THE PROBLEM:
Reproduce verbatim every line from the start of the records through the line containing "Campuchia để khép", inclusive.

Items from a data source
^^^^^^^^^^^^^^^^

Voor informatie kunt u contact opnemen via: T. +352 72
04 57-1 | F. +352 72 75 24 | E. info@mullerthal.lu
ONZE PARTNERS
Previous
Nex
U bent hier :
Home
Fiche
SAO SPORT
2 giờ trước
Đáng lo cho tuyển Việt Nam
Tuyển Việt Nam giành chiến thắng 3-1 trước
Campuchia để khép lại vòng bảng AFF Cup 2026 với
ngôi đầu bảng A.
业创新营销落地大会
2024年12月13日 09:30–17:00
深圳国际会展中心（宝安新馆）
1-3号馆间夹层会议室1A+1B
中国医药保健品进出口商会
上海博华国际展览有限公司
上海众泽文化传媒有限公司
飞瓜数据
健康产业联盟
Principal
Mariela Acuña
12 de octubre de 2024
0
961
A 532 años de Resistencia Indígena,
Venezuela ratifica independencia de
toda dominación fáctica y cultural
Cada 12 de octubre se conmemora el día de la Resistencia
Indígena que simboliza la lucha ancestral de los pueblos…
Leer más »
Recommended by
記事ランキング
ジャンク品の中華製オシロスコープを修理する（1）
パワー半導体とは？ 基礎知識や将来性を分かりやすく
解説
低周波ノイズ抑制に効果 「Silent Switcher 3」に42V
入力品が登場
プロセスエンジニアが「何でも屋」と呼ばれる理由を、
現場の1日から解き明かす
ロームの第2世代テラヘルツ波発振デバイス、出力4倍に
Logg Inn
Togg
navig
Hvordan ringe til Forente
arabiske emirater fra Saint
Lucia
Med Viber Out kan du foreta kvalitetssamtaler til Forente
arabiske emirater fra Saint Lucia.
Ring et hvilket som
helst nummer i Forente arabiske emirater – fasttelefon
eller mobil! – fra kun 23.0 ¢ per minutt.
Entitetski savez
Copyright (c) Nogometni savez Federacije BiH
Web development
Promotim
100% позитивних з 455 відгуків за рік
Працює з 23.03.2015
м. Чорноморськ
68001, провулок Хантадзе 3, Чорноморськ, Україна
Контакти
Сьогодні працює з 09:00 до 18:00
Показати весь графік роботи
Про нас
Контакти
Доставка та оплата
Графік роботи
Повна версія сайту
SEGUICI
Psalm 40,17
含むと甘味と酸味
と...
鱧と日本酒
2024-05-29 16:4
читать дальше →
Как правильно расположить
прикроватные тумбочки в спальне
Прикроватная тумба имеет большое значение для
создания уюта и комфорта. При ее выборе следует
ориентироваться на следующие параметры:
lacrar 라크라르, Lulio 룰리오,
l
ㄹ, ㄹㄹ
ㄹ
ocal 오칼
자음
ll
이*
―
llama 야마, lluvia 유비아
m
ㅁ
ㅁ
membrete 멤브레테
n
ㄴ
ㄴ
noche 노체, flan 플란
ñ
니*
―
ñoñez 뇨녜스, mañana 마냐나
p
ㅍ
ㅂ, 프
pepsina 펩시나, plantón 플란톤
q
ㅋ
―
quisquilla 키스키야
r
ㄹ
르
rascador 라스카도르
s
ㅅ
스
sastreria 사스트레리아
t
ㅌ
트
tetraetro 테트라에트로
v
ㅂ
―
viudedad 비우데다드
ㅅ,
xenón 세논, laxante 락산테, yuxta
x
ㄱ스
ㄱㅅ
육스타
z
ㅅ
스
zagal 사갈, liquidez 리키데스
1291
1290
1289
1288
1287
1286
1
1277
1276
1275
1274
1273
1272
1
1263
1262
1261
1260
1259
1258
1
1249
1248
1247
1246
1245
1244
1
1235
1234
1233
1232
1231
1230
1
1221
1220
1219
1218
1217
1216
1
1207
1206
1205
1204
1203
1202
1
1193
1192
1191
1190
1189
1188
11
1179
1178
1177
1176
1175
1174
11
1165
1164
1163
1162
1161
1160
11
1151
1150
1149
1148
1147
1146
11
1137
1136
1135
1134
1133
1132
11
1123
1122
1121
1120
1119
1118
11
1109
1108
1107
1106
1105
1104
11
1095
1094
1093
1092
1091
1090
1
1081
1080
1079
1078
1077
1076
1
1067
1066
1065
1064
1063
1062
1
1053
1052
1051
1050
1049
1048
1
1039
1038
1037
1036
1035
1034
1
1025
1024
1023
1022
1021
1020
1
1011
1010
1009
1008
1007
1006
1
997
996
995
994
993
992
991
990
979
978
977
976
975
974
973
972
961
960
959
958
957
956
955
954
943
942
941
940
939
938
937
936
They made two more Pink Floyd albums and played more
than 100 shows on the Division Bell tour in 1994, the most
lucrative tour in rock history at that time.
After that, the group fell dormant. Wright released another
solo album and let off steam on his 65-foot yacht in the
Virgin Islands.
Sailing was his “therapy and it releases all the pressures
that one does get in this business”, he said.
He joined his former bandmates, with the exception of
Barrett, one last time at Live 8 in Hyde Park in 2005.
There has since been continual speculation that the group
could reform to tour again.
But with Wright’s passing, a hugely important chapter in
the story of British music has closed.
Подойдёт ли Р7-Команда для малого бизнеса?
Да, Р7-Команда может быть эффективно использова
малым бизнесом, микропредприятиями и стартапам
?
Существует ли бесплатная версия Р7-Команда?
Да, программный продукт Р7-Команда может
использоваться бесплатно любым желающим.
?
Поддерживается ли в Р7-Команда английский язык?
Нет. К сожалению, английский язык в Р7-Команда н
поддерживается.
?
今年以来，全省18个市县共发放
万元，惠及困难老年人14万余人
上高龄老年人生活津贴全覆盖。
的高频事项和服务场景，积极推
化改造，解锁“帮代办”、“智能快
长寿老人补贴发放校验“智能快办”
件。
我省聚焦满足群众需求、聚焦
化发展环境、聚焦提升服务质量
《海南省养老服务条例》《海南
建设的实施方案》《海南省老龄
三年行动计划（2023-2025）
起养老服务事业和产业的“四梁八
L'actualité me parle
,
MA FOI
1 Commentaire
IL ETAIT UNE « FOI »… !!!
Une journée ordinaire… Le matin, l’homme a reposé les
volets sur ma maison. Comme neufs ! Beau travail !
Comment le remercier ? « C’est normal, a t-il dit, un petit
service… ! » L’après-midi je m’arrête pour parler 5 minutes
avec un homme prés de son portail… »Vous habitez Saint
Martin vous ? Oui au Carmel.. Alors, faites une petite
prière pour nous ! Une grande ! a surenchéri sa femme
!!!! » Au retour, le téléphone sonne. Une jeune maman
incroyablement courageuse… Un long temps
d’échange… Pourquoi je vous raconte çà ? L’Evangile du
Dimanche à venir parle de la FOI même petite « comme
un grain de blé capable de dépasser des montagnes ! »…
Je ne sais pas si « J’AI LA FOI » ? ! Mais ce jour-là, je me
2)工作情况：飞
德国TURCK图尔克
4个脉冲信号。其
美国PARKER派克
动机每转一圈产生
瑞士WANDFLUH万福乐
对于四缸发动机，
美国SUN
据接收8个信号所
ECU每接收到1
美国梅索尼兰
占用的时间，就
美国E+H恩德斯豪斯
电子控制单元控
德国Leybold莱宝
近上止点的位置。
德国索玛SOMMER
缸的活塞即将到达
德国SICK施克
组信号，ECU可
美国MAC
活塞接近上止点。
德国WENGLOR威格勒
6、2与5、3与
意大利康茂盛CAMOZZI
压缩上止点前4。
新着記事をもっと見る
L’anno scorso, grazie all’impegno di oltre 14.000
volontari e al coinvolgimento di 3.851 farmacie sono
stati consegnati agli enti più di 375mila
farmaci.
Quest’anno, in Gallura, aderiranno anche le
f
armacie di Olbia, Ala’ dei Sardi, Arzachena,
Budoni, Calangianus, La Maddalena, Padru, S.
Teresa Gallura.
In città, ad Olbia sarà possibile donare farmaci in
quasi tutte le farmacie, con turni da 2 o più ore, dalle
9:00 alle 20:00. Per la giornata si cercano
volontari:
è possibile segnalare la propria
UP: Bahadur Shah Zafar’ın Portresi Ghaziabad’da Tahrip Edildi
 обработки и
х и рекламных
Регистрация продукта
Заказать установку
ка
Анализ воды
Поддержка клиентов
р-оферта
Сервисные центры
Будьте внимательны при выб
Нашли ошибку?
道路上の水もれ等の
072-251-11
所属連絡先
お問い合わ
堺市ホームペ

^^^^^^^^^^^^^^^^

RESPONSE BELOW:
Voor informatie kunt u contact opnemen via: T. +352 72
04 57-1 | F. +352 72 75 24 | E. info@mullerthal.lu
ONZE PARTNERS
Previous
Nex
U bent hier :
Home
Fiche
SAO SPORT
2 giờ trước
Đáng lo cho tuyển Việt Nam
Tuyển Việt Nam giành chiến thắng 3-1 trước
Campuchia để khép lại vòng bảng AFF Cup 2026 với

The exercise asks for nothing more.